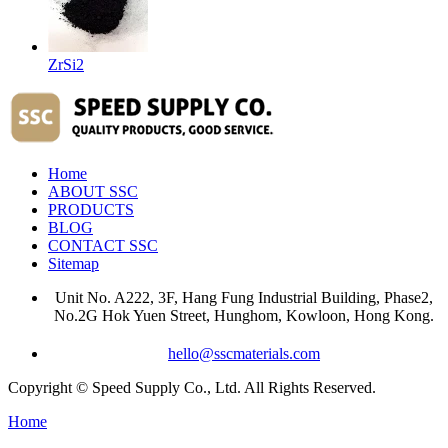
ZrSi2
Home
ABOUT SSC
PRODUCTS
BLOG
CONTACT SSC
Sitemap
Unit No. A222, 3F, Hang Fung Industrial Building, Phase2,
No.2G Hok Yuen Street, Hunghom, Kowloon, Hong Kong.
hello@sscmaterials.com
Copyright © Speed Supply Co., Ltd. All Rights Reserved.
Home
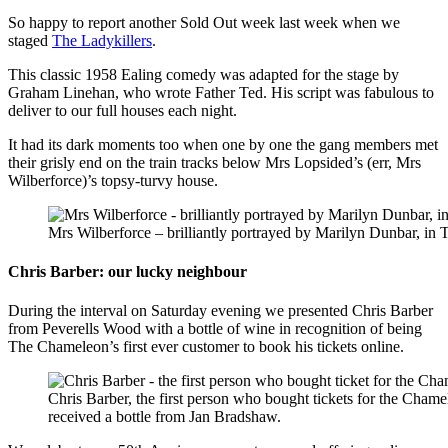
So happy to report another Sold Out week last week when we
staged
The Ladykillers
.
This classic 1958 Ealing comedy was adapted for the stage by
Graham Linehan, who wrote Father Ted. His script was fabulous to
deliver to our full houses each night.
It had its dark moments too when
one by one the gang members met
their grisly end on the train tracks below Mrs Lopsided’s (err, Mrs
Wilberforce)’s topsy-turvy house.
Mrs Wilberforce – brilliantly portrayed by Marilyn Dunbar, in 
Chris Barber: our lucky neighbour
During the interval on Saturday evening we presented Chris Barber
from Peverells Wood with a bottle of wine in recognition of being
The Chameleon’s first ever customer to book his tickets online.
Chris Barber, the first person who bought tickets for the Cham
received a bottle from Jan Bradshaw.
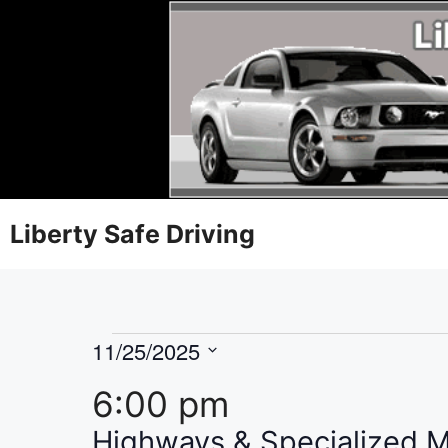
Liberty Safe Driving
11/25/2025
S
6:00 pm
e
l
Highways & Specialized 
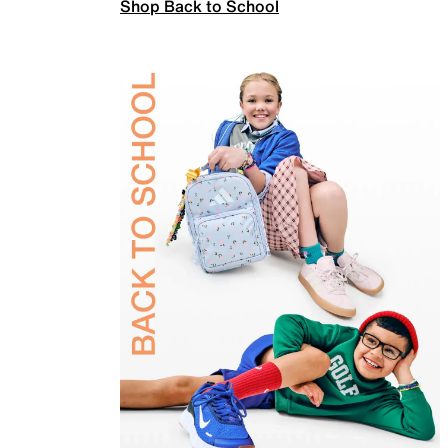
Shop Back to School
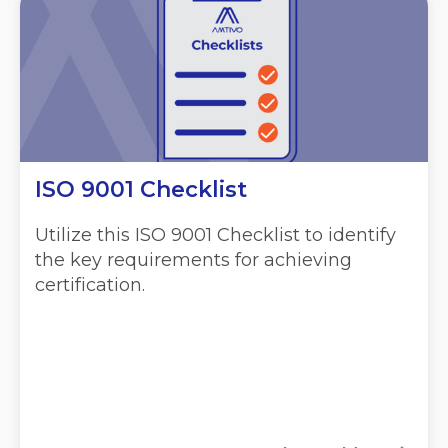
ISO 9001 Checklist
Utilize this ISO 9001 Checklist to identify
the key requirements for achieving
certification.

**Aim of the exercise:** How many lines of the material above contain the string "Chris"? Reply with the number only.

**Answer for the task:** 3